Il 2024 è un anno molto importante a livello internazionale: si celebreranno infatti le elezioni europee e quelle americane, con conseguenze significative che impatteranno sulla vita di milioni di cittadini.
Il conflitto russo ucraino alle porte dell’Unione Europea e quello in Medio Oriente ci costringono a fare i conti con uno scenario internazionale in trasformazione nel quale emerge l’aggressività di potenze regionali, che intendono aumentare la propria sfera di influenza, sempre più aspro e diretto. Come porremo uno stop al conflitto russo-ucraino e a quello israelo-palestinese determinerà buona parte delle modalità di relazioni internazionali nel prossimo futuro. Ai cittadini europei il prossimo 8 e 9 giugno è chiesto di scegliere quale ruolo desiderino che l’Europa ricopra. Pare ormai non più rinviabile il rilancio del processo di maggiore integrazione europea. Solo una Unione Europea più forte e coesa può consentirci di giocare un ruolo ancora importante sullo scenario internazionale globale, così come nel governo delle importanti transizioni a una economia ambientalmente sostenibile e digitale. Un’Europa soggetto politico, in grado di confrontarsi con i grandi player mondiali, siano essi Stati o grandi corporation del settore tecnologico o energetico.
La seconda scelta che saremo chiamati a compiere è quella che riguarda l’atteggiamento che una Europa più coesa deve tenere nello scenario internazionale. Abbiamo bisogno che l’Europa ritrovi se stessa, il sogno originario di Pace, fondato sulla centralità dei diritti e delle libertà personali. Un progetto di società libera, capace di mettere al centro il benessere delle persone, che insieme alla costruzione di una economia di mercato ha saputo realizzare un importante sistema di protezione sociale, in grado di garantire una maggiore redistribuzione della ricchezza prodotta e una migliore qualità di vita a milioni di cittadini. Un progetto politico che ha saputo garantire ai suoi membri 80 anni di assenza di conflitti armati.
L’Europa è nata dal coraggio dei nostri padri fondatori che all’indomani della fine del secondo conflitto mondiale avevano negli occhi e nel cuore la tragedia del secondo conflitto mondiale: uomini e donne che si sono domandati come uscire dalla dinamica del conflitto, che aumenta la distanza tra vincitori e vinti e diventa terreno fertile per il sentimento di rivalsa e di nuovi conflitti armati.

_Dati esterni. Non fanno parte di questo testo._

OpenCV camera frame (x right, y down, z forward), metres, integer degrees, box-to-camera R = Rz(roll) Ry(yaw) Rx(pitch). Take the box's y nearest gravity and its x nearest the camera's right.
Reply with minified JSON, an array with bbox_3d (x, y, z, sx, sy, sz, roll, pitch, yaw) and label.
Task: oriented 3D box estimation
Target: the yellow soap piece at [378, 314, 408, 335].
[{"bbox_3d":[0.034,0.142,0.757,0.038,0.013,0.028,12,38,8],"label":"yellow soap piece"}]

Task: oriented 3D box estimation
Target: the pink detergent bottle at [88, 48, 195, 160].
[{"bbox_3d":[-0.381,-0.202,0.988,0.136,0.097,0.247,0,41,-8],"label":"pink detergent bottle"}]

I padri fondatori individuarono nella condivisione e nella garanzia all’accesso alle risorse strategiche, necessarie a sostenere lo sviluppo economico delle Nazioni aderenti, il principio capace di modificare profondamente le relazioni tra gli Stati. Non più la ricerca della supremazia per difendere un interesse nazionale, ma un patto che garantisce a tutti gli aderenti l’accesso ai beni strategici, ne sostiene lo sviluppo e pone le basi di ulteriori cooperazioni.

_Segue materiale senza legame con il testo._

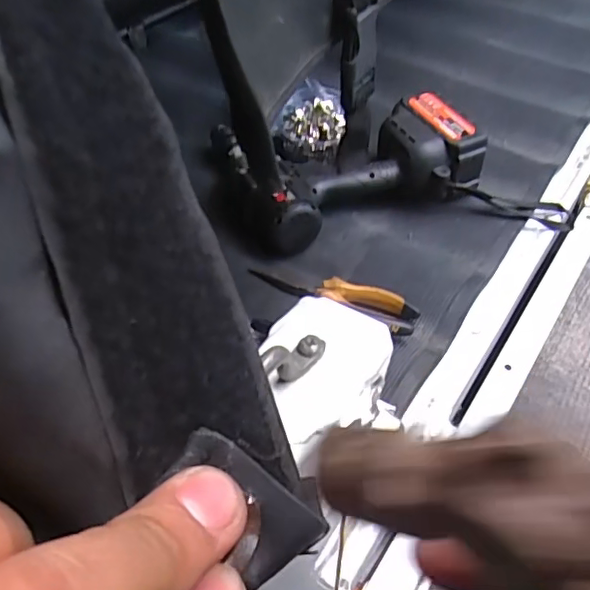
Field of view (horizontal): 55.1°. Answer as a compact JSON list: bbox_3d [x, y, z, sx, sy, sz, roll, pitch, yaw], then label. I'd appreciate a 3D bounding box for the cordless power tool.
[{"bbox_3d":[0.050,-0.152,0.625,0.252,0.080,0.186,-21,49,-12],"label":"cordless power tool"}]

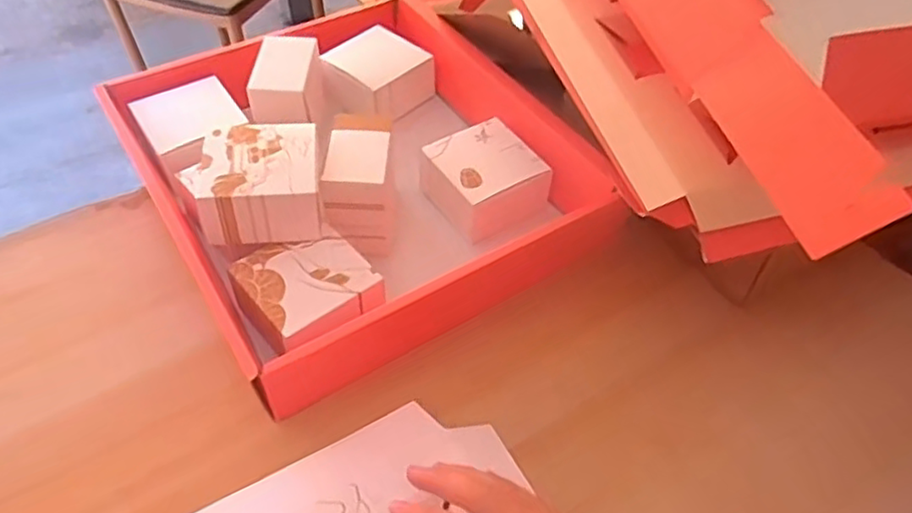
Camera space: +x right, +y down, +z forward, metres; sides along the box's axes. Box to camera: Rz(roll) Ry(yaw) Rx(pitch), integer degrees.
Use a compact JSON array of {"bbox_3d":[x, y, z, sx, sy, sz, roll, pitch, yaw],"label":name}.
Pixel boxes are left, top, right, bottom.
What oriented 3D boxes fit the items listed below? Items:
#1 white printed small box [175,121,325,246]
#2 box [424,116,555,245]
[{"bbox_3d":[-0.154,-0.060,0.529,0.097,0.049,0.090,-5,50,-6],"label":"white printed small box"},{"bbox_3d":[0.030,-0.069,0.598,0.088,0.042,0.098,-27,56,-23],"label":"box"}]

Un progetto politico istituzionale unico nel mondo, di enorme fascino e attrattiva. Un processo avviato dai 6 Paesi fondatori che oggi conta 27 membri. Un progetto alternativo alla logica di sopraffazione perché in divenire, aperto e inclusivo.
In questi ultimi anni l’Unione Europea ha saputo affrontare con coraggio e creatività alcune grandi sfide (l’approvvigionamento condiviso dei vaccini durante la pandemia, l’attivazione di investimenti comuni con il programma SURE e The Next Generation EU), trasformando elementi di preoccupazione e potenziale contrasto tra gli Stati in una maggiore capacità ed efficacia nella risposta. Di fronte ad altre sfide invece, come quella della crisi economica del 2008 o oggi la gestione dei flussi migratori, sembra ancora prevalere la difesa dell’interesse del singolo Stato.
L’8 ed il 9 giugno saremo chiamati a scegliere se rilanciare un modello di società e di sistema politico inclusivo, oppure un modello di unione capace di far fronte comune solo nella difesa dall’altro, dal resto del mondo. Come Acli auspichiamo che i cittadini europei ancora una volta chiedano all’Europa di esercitare maggiore responsabilità, riscoprendo il fascino e la forza attrattiva di un modello inclusivo di cooperazione ed integrazione, un modello di società libera e solidale.